A SCOT and her friend who were caught trying to smuggle cocaine out of Peru have been sentenced to serve six years and eight months in a South American prison.

Melissa Reid, of Lenzie in East Dunbartonshire, learned her fate alongside co-accused Michaella McCollum, of Dungannon, County Tyrone, at a court in Lima last night.

Both had previously admitted their guilt, but had feared they would have to serve jail terms of up 15 years if they did not provide information to the Peruvian authorities on the "handlers" who set up the drug smuggling operation.

However, their lawyer said they had received the minimum sentence for smuggling the cocaine, which was said to be worth £1.5 million, after striking a behind-closed-doors plea bargain to secure a shorter sentence.

It is possible Miss Reid could serve some of her sentence in the UK. The women's lawyer, Meyer Fishman, said they would not appeal the court's sentence.

Both young women, who had been working on the Spanish party island of Ibiza this summer, were caught with 11kg (24lb) of the drug hidden inside packages of food in their luggage when they were stopped and searched at Lima's international airport.

They were arrested while waiting to board a flight to Madrid and then on to Majorca, and claimed they were coerced into carrying the drugs by Colombian criminals who kidnapped them at gunpoint.

Sentencing on both Miss Reid and Miss McCollum had been delayed after they admitted the offences in September because prosecutors were not satisfied with the details of their confessions.

The families of both women have visited them in prison in recent weeks, while excerpts of Melissa Reid's diary were leaked to the media in the UK.
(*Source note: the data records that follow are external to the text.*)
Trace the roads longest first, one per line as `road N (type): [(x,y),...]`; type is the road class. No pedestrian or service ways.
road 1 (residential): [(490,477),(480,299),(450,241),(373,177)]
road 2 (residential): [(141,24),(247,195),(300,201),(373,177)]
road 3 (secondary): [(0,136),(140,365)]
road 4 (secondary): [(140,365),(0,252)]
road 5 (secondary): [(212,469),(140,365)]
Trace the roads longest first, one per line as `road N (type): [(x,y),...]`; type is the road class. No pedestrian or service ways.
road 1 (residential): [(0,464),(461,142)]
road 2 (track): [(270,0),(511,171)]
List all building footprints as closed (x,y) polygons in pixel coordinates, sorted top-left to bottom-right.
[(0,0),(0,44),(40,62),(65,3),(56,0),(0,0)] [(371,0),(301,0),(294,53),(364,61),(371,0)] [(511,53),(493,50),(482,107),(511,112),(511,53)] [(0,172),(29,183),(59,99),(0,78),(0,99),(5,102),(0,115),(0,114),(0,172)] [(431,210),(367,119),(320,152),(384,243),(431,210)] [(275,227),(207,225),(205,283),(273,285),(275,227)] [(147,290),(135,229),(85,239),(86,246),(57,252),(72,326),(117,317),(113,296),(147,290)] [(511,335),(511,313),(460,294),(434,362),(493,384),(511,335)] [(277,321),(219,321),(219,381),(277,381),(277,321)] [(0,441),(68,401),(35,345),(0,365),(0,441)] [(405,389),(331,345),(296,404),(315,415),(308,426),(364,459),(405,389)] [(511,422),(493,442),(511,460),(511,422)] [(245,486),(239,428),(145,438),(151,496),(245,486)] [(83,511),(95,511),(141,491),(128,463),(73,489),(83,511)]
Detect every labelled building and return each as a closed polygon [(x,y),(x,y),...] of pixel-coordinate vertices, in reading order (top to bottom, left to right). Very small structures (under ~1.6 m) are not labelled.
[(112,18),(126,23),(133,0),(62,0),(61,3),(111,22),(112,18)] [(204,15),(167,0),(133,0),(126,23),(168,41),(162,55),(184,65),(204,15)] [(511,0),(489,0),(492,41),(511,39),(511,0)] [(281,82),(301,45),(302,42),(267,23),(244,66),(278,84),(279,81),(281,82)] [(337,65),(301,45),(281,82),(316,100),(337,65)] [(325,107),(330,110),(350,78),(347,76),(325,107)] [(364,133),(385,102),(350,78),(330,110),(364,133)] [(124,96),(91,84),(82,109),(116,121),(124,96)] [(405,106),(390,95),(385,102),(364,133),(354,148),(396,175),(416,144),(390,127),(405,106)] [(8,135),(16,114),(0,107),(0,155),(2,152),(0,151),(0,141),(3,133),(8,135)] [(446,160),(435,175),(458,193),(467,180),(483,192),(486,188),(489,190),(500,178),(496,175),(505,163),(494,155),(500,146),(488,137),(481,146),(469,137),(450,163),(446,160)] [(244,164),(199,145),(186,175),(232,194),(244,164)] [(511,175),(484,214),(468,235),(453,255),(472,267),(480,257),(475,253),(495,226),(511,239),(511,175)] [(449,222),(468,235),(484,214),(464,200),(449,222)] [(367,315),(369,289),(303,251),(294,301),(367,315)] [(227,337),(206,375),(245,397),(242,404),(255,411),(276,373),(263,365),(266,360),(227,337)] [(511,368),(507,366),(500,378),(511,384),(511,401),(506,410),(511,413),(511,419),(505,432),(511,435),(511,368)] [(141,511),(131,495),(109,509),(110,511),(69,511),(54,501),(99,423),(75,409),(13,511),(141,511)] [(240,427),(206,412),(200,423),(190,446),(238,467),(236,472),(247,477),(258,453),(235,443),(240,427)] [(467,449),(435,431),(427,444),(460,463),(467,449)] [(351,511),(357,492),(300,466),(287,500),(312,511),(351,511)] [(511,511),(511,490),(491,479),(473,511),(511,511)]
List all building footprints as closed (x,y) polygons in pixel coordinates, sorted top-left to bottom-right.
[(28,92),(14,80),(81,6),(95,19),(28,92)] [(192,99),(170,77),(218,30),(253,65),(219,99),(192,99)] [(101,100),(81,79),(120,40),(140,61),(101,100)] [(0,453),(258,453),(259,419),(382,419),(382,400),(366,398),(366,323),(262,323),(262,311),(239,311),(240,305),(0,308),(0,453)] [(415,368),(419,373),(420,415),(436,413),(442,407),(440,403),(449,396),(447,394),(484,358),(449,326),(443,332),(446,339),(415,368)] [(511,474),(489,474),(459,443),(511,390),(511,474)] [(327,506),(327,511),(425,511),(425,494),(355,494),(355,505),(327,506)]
In it, the Scot claims she and McCollum were kept in the back of a prison van in intolerable heat for a day without food, water or access to a toilet following their arrest.

She also wrote of her fears of receiving a long sentence, saying: "I have prepared myself for the worst. I think of how I will be in 15 years. And, yes, it does still scare me.

"I would really like to have this over with by Christmas because the fear of the unknown makes me more anxious. I've been waiting four months already and the delays and changes are annoying.

"All this time the idea was I would be sentenced to six years eight months but then serve one-third of that if I worked or studied [in prison] - so roughly two years three months - but now I will have to serve the full sentence."

The diary also reveals Reid is afraid she will be separated from McCollum.

Both arrived together at court, looking healthy despite having already spent almost four months in the notorious Virgen de Fatima prison in Lima.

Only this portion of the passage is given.